:: DATA SECTION ::
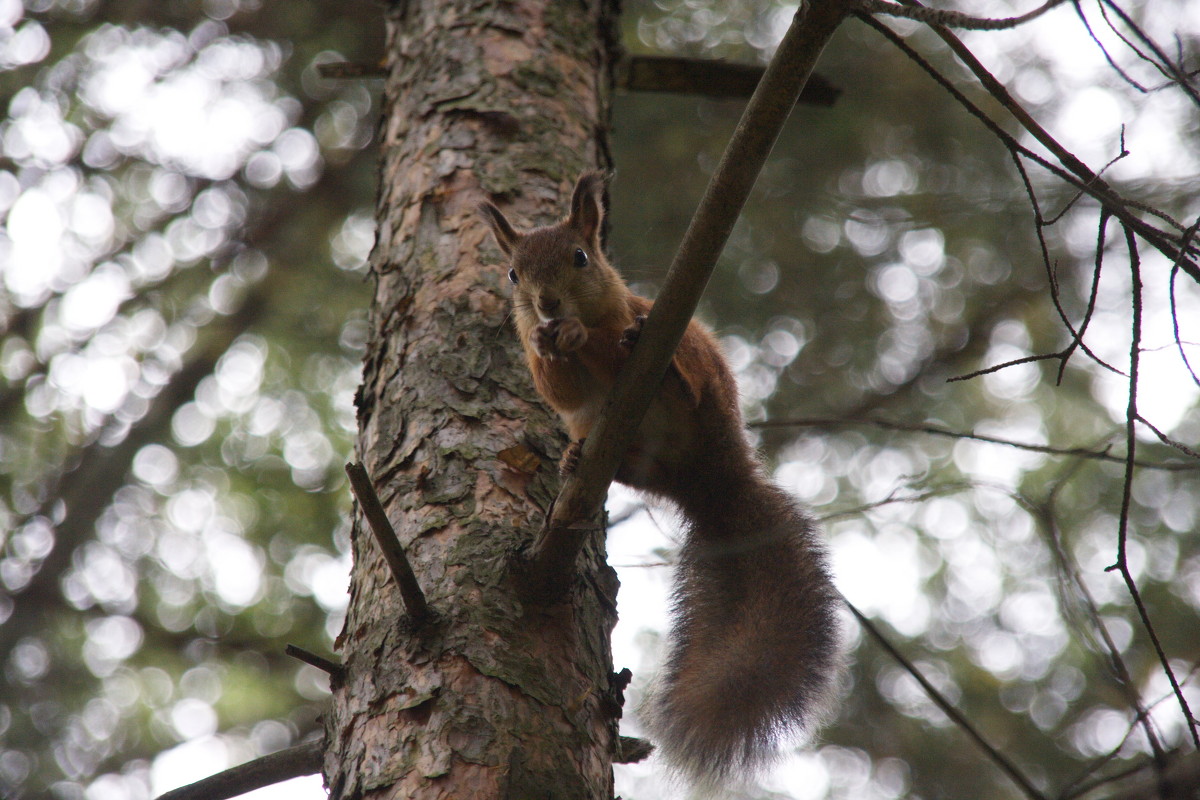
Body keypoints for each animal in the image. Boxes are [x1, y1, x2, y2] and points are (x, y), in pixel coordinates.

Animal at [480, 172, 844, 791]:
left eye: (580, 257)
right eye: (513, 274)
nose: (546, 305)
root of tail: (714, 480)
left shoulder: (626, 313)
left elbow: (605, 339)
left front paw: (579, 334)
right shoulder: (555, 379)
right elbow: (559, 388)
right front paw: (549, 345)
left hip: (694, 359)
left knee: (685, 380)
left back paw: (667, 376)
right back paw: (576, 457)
:::
:: DATA SECTION ::
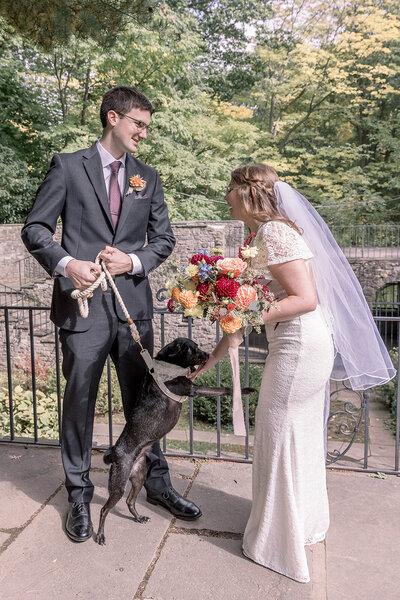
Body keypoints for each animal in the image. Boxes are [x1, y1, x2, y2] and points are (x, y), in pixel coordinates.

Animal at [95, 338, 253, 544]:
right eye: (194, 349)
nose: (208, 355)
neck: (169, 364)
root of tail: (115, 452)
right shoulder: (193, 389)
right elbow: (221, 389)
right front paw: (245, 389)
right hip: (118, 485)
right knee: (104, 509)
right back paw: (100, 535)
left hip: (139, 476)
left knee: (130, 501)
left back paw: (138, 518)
:::
_WHAT TO DO:_
Above are the lines; repeat exactly the ones from the line containing "neck: (169, 364)" down to the line containing "left back paw: (138, 518)", both inclusive.

_ANSWER TO THIS EXERCISE:_
neck: (169, 364)
root of tail: (115, 452)
right shoulder: (193, 389)
right elbow: (221, 389)
right front paw: (245, 389)
right hip: (118, 485)
right knee: (104, 509)
right back paw: (100, 535)
left hip: (139, 476)
left knee: (130, 501)
left back paw: (138, 518)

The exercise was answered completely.